Sirens ASC
- Founded: 1930; 96 years ago
- League: Maltese Waterpolo Premier League
- Based in: San Pawl il-Baħar
- Arena: Sirens, San Pawl il-Baħar.
- Owner: Dr. Carmel Lino Vella
- President: Dr. Carmel Lino Vella
- Head coach: Mr. Ranko Perovic
- Manager: Mr. Sean Aquilina
- Championships: 8x Champions
- Local media: https://www.facebook.com/Sirenswaterpolo/
- Website: http://www.sirensasc.com/

= Sirens A.S.C. =

Aquatic Sports Club

Sirens Aquatic Sports Club is an aquatic sports club with over 500 fully paid up members, one of the largest of its kind in Malta. The club is run by an elected committee which devolves some of its duties and tasks to various sub-committees. All committee and sub-committee members are volunteers and receive no payment for their work.

The statute of the club lays down the scope for the existence of the same club which is:

- The promotion of waterpolo, swimming and other aquatic sports.
- The observance of the rules of the clubs and those organizations to which the club is affiliated.)
◆ ◆ ◆ ◆ ◆ ◆ ◆
> **REQUEST A**: Swap "noir" for "blanc" in everything from the start of the records down to the line containing "Voir la description", and write those lines out again with nothing else changed.
The text about Sirens ASC and the records that follow are unrelated material.
◆ ◆ ◆ ◆ ◆ ◆ ◆
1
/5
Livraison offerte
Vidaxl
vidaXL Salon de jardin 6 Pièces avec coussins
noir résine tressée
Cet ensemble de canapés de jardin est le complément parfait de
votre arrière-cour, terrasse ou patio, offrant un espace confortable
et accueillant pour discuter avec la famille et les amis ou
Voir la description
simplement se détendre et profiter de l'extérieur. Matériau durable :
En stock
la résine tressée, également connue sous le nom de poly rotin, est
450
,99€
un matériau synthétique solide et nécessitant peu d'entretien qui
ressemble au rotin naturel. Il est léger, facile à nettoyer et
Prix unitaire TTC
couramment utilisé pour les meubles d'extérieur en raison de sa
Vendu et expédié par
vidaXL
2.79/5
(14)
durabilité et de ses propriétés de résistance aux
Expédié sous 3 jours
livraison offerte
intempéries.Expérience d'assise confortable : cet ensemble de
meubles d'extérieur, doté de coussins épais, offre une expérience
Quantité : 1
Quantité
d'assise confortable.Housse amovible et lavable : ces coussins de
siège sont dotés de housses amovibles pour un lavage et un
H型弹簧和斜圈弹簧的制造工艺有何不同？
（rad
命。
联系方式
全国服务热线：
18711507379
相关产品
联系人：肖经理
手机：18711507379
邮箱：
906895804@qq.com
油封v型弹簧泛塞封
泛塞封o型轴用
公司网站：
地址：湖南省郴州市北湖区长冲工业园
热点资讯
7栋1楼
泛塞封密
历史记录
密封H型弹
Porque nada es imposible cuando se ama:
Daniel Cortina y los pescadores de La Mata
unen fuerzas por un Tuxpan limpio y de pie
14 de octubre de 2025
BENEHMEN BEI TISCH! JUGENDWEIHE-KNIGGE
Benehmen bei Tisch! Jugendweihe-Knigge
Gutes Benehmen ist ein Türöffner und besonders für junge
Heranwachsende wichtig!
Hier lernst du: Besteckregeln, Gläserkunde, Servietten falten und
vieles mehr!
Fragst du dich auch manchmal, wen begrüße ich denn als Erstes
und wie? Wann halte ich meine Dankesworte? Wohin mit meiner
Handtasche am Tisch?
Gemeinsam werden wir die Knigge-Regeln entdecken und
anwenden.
◆ ◆ ◆ ◆ ◆ ◆ ◆
> **REQUEST B**: According to the text about Sirens ASC, how many fully paid up members does the club have?

> **EXERCISE SOLUTION A**:
1
/5
Livraison offerte
Vidaxl
vidaXL Salon de jardin 6 Pièces avec coussins
blanc résine tressée
Cet ensemble de canapés de jardin est le complément parfait de
votre arrière-cour, terrasse ou patio, offrant un espace confortable
et accueillant pour discuter avec la famille et les amis ou
Voir la description

> **EXERCISE SOLUTION B**: Over 500 fully paid up members.